Some idea on how can make this work?
Thank you
Like I've noted in my comment, you should use two independent variables. Moreover, I would like to suggest to you the lapply-function, which makes the code shorter, since you don't need the initialization/Storage part.
estimates_DT <- do.call("rbind",lapply(1:M, function(i) {
# Generate data
U_i = rnorm(n, mean = 0, sd = 2) # Error
X_i_1 = rnorm(n, mean = 5, sd = 5) # First independent variable
X_i_2 = rnorm(n, mean = 5, sd = 5) #Second ndependent variable
Y_i = beta_0 + beta_1*X_i_1 + beta_2*X_i_2 + U_i # Dependent variable
# Formulate data.table
data_i = data.table(Y = Y_i, X1 = X_i_1, X2 = X_i_2)
# Run regressions
ols_i <- fixest::feols(data = data_i, Y ~ X1 + X2)
ols_i$coefficients
}))
estimates_DT <- setNames(data.table(estimates_DT),c("beta_0","beta_1","beta_2"))

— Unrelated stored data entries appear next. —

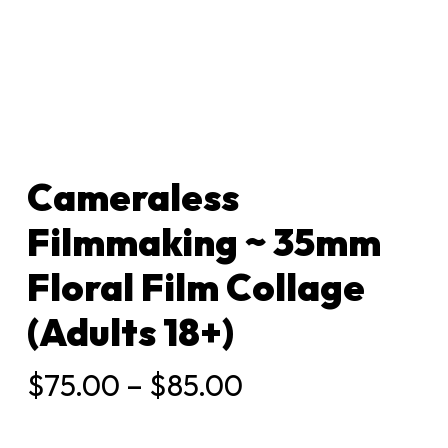
Cameraless
Filmmaking ~ 35mm
Floral Film Collage
(Adults 18+)
Price
$
75.00
–
$
85.00
range:
$75.00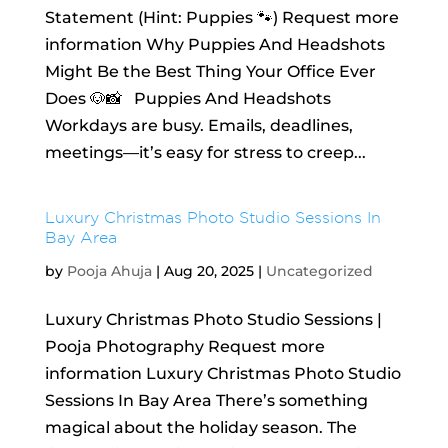
Statement (Hint: Puppies 🐾) Request more
information Why Puppies And Headshots
Might Be the Best Thing Your Office Ever
Does 🐶📸 Puppies And Headshots
Workdays are busy. Emails, deadlines,
meetings—it’s easy for stress to creep...
Luxury Christmas Photo Studio Sessions In
Bay Area
by
Pooja Ahuja
|
Aug 20, 2025
|
Uncategorized
Luxury Christmas Photo Studio Sessions |
Pooja Photography Request more
information Luxury Christmas Photo Studio
Sessions In Bay Area There’s something
magical about the holiday season. The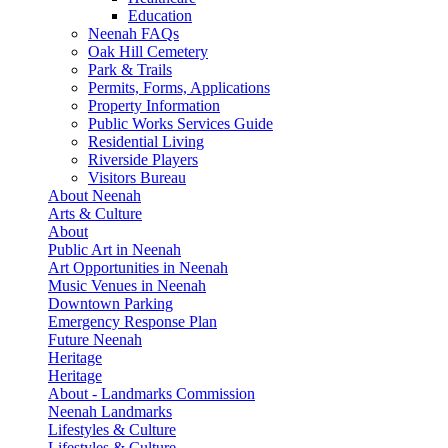
Education
Neenah FAQs
Oak Hill Cemetery
Park & Trails
Permits, Forms, Applications
Property Information
Public Works Services Guide
Residential Living
Riverside Players
Visitors Bureau
About Neenah
Arts & Culture
About
Public Art in Neenah
Art Opportunities in Neenah
Music Venues in Neenah
Downtown Parking
Emergency Response Plan
Future Neenah
Heritage
Heritage
About - Landmarks Commission
Neenah Landmarks
Lifestyles & Culture
Lifestyles & Culture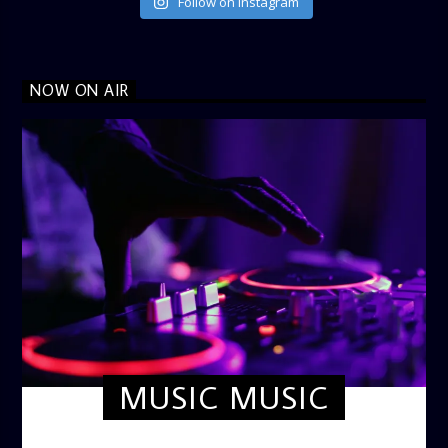
Follow on Instagram
NOW ON AIR
MUSIC MUSIC
TWILIGHT CRUISE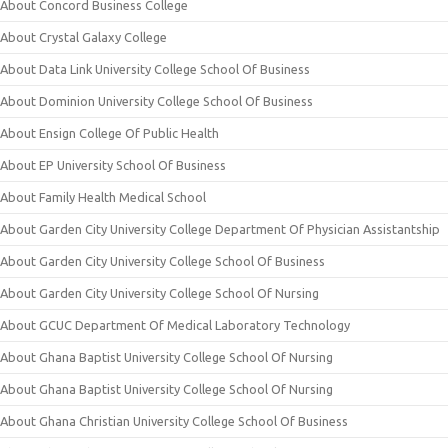
About Concord Business College
About Crystal Galaxy College
About Data Link University College School Of Business
About Dominion University College School Of Business
About Ensign College Of Public Health
About EP University School Of Business
About Family Health Medical School
About Garden City University College Department Of Physician Assistantship
About Garden City University College School Of Business
About Garden City University College School Of Nursing
About GCUC Department Of Medical Laboratory Technology
About Ghana Baptist University College School Of Nursing
About Ghana Baptist University College School Of Nursing
About Ghana Christian University College School Of Business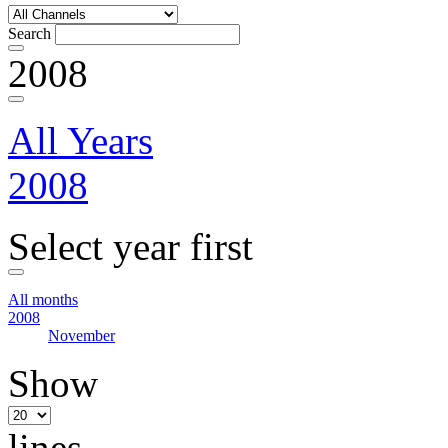
Search
2008
All Years
2008
Select year first
All months
2008
November
Show
lines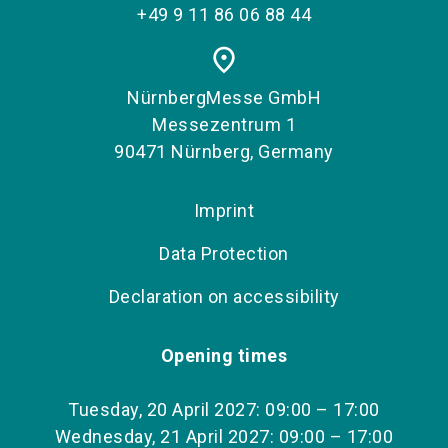
+49 9 11 86 06 88 44
place
NürnbergMesse GmbH
Messezentrum 1
90471 Nürnberg, Germany
Imprint
Data Protection
Declaration on accessibility
Opening times
Tuesday, 20 April 2027: 09:00 – 17:00
Wednesday, 21 April 2027: 09:00 – 17:00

To compare the predictions of the two cars, define the following function taking the two car names you want to compare as arguments:
compareCarEstimations <- function(carname1="Mazda RX4",carname2="Datsun 710") {
car1data <- mtcars[rownames(mtcars) == carname1,c("cyl","hp")]
car2data <- mtcars[rownames(mtcars) == carname2,c("cyl","hp")]
predsCar1 <- estimates_DT[["beta_0"]] + car1data$cyl*estimates_DT[["beta_1"]]+car1data$hp*estimates_DT[["beta_2"]]
predsCar2 <- estimates_DT[["beta_0"]] + car2data$cyl*estimates_DT[["beta_1"]]+car2data$hp*estimates_DT[["beta_2"]]
list(
car1LowerCar2 = sum(predsCar1 < predsCar2),
car2LowerCar1 = sum(predsCar1 >= predsCar2)
)
}
Make sure the names provided as arguments are valid names, e.g., are in rownames(mtcars).